#### LISTA DE TAREFAS
1: Traduza para o inglês a seguinte frase do texto sobre dom Jaime Spengler: "O Rito Amazônico está sendo estudado pela Conferência Eclesial da Amazônia (CEAMA), lembrou dom Jaime Spengler."
2: Responda às perguntas abaixo com base no texto sobre dom Jaime Spengler.
(a) Em que data e em que lugar será realizada a cerimônia de nomeação cardinalícia?
(b) De quem são as palavras sobre testemunhas e mestres que o arcebispo pede para resgatar?
(c) Com que frequência a celebração eucarística acontece em muitas comunidades na Amazônia?
3: Prossiga o texto sobre dom Jaime Spengler a partir da última frase apresentada.

#### TEXTO APRESENTADO
╭──
O arcebispo
de Porto Alegre e presidente da Conferência Nacional dos Bispos do Brasil
(CNBB) e do Conselho Episcopal Latino-americano e caribenho (CELAM), foi um dos
participantes da coletiva de imprensa do dia 8 de outubro. Ele manifestou sua
surpresa diante da nomeação cardinalícia, cerimonia que será realizada dia 8 de
dezembro no Vaticano, mas ao mesmo tempo lembrou um dos princípios norteadores
de sua vida: “nunca dizer não ao que a Igreja me pede”. Igualmente agradeceu ao
Papa Francisco pela confiança depositada nele.
Testemunhas mais do que mestres
Falando
sobre a sinodalidade na América Latina e no Caribe, Spengler destacou que
“hoje, a questão da autoridade na sociedade e no mundo, é uma questão
decisiva”, afirmando que “estamos vivendo um momento de crise das democracias”,
e junto com isso “uma crise nas instituições de mediação no seio da sociedade,
seja internacional, global, seja também em nível continental”. Diane disso, o
arcebispo de Porto Alegre fez um chamado a resgatar as palavras de Paulo VI: “o
ser humano hoje, ouve com muita maior atenção as testemunhas que os mestres, e
se ouve os mestres, é porque são testemunhas”. Nessa perspectiva, ele enfatizou
que “a autoridade, ela não vem de um poder sociológico, mas de um testemunho
ético, moral e religioso”.
Inculturação dos ritos litúrgicos
Com relação
ao Rito Amazônico, uma possibilidade em discussão, o presidente da CNBB falou
sobre a realidade de muitas comunidades na Amazônia, onde a celebração
eucarística acontece uma vez por ano, inclusive menos do que isso. O Rito
Amazônico está sendo estudado pela Conferência Eclesial da Amazônia (CEAMA),
lembrou dom Jaime Spengler. Ele disse que o Rito Romano “deve ser inculturado
nas diversas realidades”, algo que exige uma sensibilidade especial. Lembrando
a diversidade de povos, culturas e línguas, o futuro cardeal falou sobre a
importância de um rito para a região, colocando como exemplo a Eucaristia
celebrada na Assembleia da CEAMA em 2023, onde indígenas serviram o altar nas
diversas funções. Ele destacou a dignidade, a reverência, o modo, o cuidado com
que os indígenas desenvolviam o que fazia parte do rito, “com uma dignidade tal
que as vezes não sentimos ou não testemunhamos nas nossas celebrações, por mais
solenes que sejam”.
╰──
#### MATERIAL FORNECIDO
╭──
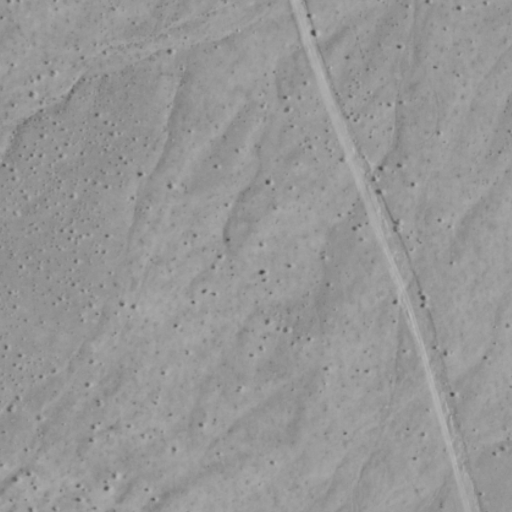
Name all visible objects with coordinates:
road: (392, 252)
╰──
#### RESULTADOS POR TAREFA
1: The Amazonian Rite is being studied by the Ecclesial Conference of the Amazon (CEAMA), Dom Jaime Spengler recalled.

2:
(a) Em 8 de dezembro, no Vaticano.
(b) De Paulo VI.
(c) Uma vez por ano, ou até menos do que isso.

3:
Fenómenos climáticos no Brasil
A
Assembleia Sinodal está abordando o tema das relações, e nessa perspectiva, o
presidente da CNBB, diante da realidade climática vivenciada no Brasil e em
outros lugares do Planeta, disse que no grupo em que participa foi tocado esse
aspecto, sendo visto que o Instrumentum laboris fala da relação horizontal e
vertical, transcendente, “mas talvez tenha faltado a relação com o meio
ambiente, com a casa comum, um aspecto que precisamos ter presente nas
discussões nesses dias”. Ele relatou a dramática situação que vive o Brasil,
com incêndios, secas na Amazônia, falando da conversa com o arcebispo de
Manaus, cardeal Leonardo Steiner, onde relatou que não pode visitar algumas
comunidades que tem como único acesso os rios, agora secos.
Diante
disso, dom Jaime Spengler enfatizou: “o mundo, a natureza está pedindo socorro,
e o cuidado que nós somos chamados a ter para com a natureza, não porque
podemos perecer por falta de cuidado com o meio ambiente, o lixo que
produzimos, as transformações que nós estamos assistindo”. Considerando isso
muito importante, ele sublinhou que “o cuidado que nós somos chamados a
desenvolver em relação ao meio ambiente, tem um grau de dignidade ainda maior,
esse meio ambiente, essa vida, esse Planeta, não é fruto de obra humana, é
divino. E por isso, todo cuidado, toda promoção se faz necessária”.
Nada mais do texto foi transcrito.